▶ RECORD EXCERPTS:
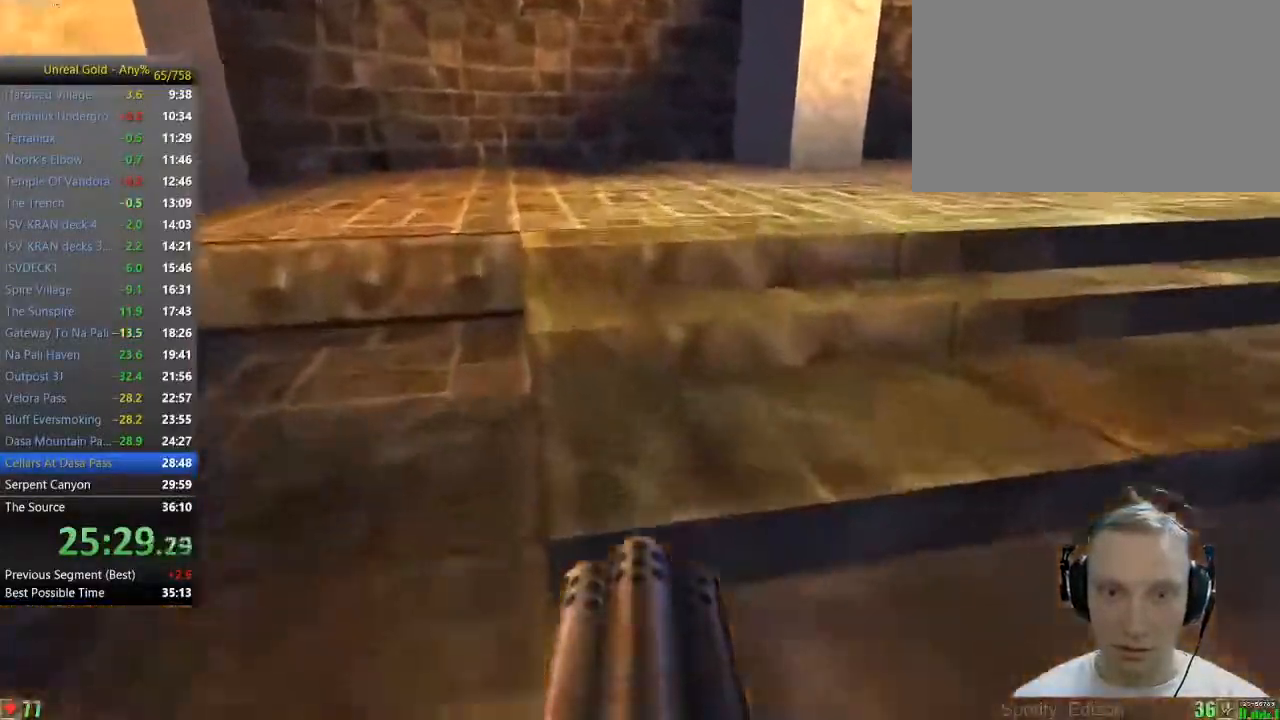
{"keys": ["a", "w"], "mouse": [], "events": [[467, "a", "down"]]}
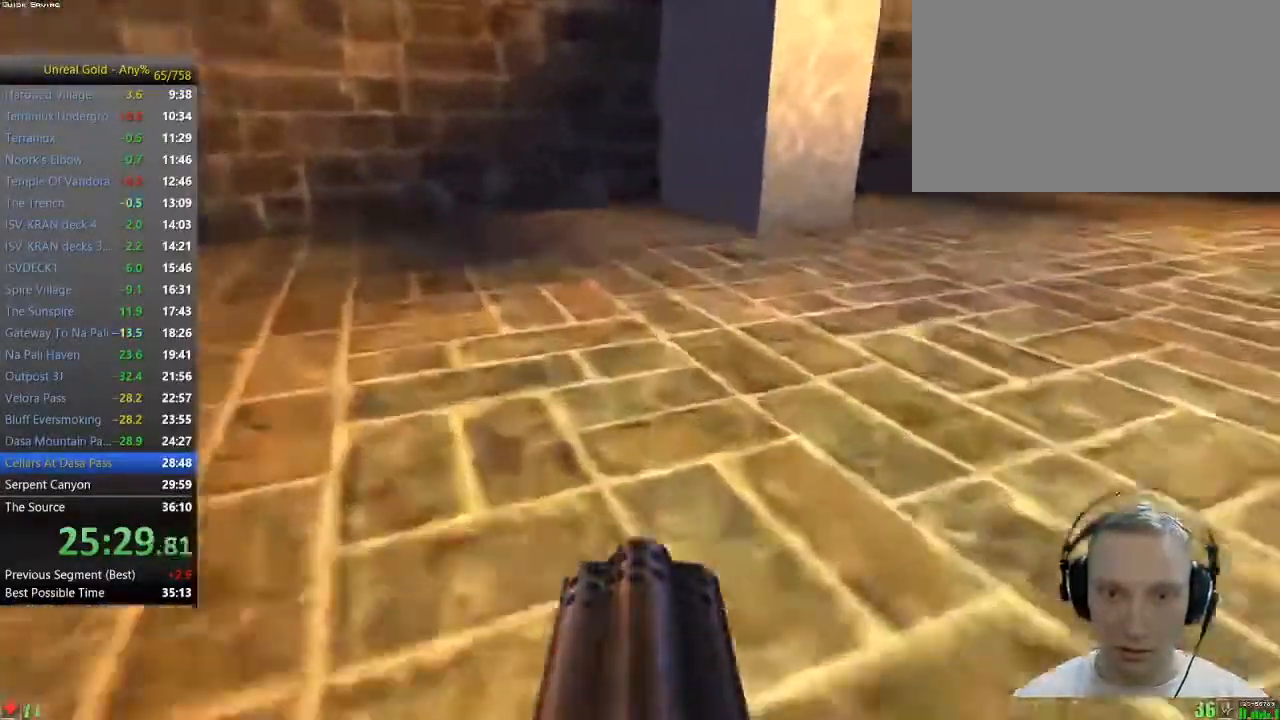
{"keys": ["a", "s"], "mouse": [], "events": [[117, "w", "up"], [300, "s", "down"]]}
---
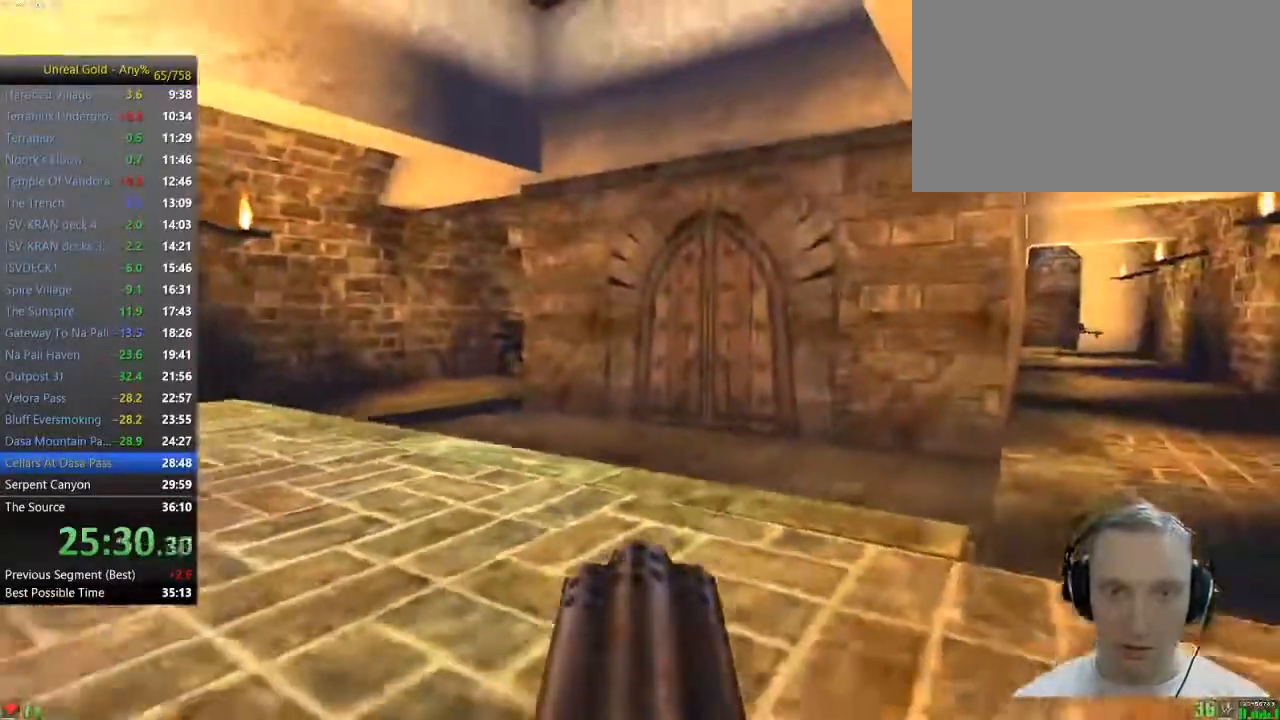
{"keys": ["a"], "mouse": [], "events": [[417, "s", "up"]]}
---
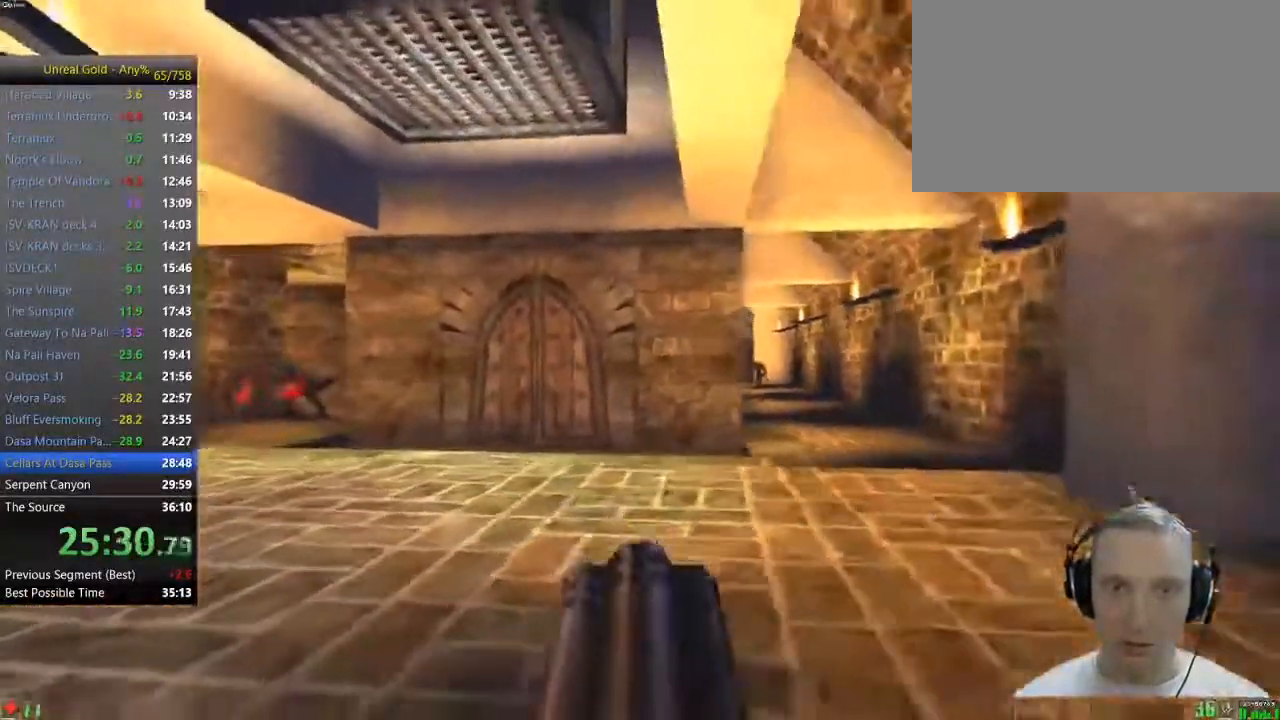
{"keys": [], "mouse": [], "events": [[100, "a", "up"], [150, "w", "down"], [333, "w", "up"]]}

▶ REQUIREMENT: Every line above with the string "down" in it should be copied into the answer.

▶ RESULT BELOW:
{"keys": ["a", "w"], "mouse": [], "events": [[467, "a", "down"]]}
{"keys": ["a", "s"], "mouse": [], "events": [[117, "w", "up"], [300, "s", "down"]]}
{"keys": [], "mouse": [], "events": [[100, "a", "up"], [150, "w", "down"], [333, "w", "up"]]}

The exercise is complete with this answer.